The event started 15-20 minutes late, and that was after they made the general public wait at the door while working journalists and journalism students were given special seating privileges. Hmmm, the panel had 2-3 graduates of the J-School and except for the band member were all professional writers. I should have anticipated that they would believe that blogging helped instead of challenged them professional.
Since I last posted on the subject of blogging after listening to the Charlie Rose Show, this post will just include bullet points:
- Amy Phillips also writes for Pitchfork. Amy Phillips uses a different writing style when blogging. Her posted IM conversations are supposedly really good. She was the only panelist to really express the immediate satisfaction you get when people read and respond to your own thoughts and words.
- Anthony DeCurtis was older than the other panelists. He represented the “old guard” that values the value and responsibility of the media to be a filter.
- Knox Robinson represented the “new guard” and doesn’t want anyone to be his filter on experiencing the world of ideas. I agree with lots of what Robinson believes, but he spoke too much compared to the rest of the panel.
- Frere-Jones said music critics often talk to each other in some sort of a feedback loop. Feedback loops are often blamed for disconnects between writers and their audience.
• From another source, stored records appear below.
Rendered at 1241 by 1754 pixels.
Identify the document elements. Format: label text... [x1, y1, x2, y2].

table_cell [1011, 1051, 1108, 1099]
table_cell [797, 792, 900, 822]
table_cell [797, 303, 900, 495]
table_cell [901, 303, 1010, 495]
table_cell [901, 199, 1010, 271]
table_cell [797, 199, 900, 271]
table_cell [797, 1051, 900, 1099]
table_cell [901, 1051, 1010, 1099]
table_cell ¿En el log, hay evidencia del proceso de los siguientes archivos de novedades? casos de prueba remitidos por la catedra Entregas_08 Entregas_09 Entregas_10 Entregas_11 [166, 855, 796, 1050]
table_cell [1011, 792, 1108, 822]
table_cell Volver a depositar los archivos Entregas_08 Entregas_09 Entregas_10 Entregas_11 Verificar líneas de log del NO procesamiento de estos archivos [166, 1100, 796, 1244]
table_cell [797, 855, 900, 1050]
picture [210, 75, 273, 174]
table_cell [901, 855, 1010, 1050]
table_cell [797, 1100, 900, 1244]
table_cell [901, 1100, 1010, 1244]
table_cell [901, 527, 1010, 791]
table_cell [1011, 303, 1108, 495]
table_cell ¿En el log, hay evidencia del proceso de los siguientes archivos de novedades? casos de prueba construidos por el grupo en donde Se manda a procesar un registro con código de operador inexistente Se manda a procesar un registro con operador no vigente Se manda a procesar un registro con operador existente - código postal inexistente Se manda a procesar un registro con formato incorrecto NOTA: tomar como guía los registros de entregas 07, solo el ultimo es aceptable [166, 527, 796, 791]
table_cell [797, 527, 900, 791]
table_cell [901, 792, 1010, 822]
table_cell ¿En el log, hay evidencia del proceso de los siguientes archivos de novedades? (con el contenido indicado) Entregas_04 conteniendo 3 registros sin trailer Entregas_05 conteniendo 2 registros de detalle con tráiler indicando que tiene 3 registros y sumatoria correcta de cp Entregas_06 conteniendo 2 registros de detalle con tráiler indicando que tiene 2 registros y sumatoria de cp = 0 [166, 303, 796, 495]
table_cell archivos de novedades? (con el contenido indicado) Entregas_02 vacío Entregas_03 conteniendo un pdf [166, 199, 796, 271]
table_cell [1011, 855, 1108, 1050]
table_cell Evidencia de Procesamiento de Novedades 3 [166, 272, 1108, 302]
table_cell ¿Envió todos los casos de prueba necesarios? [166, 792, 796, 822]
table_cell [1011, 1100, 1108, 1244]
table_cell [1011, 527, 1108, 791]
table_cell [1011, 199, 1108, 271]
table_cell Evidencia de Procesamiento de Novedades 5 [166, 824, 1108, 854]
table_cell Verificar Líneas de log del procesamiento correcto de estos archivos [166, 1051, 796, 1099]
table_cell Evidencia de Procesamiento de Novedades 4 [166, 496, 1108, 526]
Bloggers are often criticized for talking among themselves, navel gazing, inside jokes, and links to their friend’s websites.
- Free music and photos drives the online audience just as much as good, informative writing.
- I wonder how many former zines publishers now have a blog?
- Cred is still doled out by the establishment rather than the underground.
- B-dance = 1) Swarming bees; 2) the buzz created by a good pr campaign; 3) the rapid rise of Arcade Fire.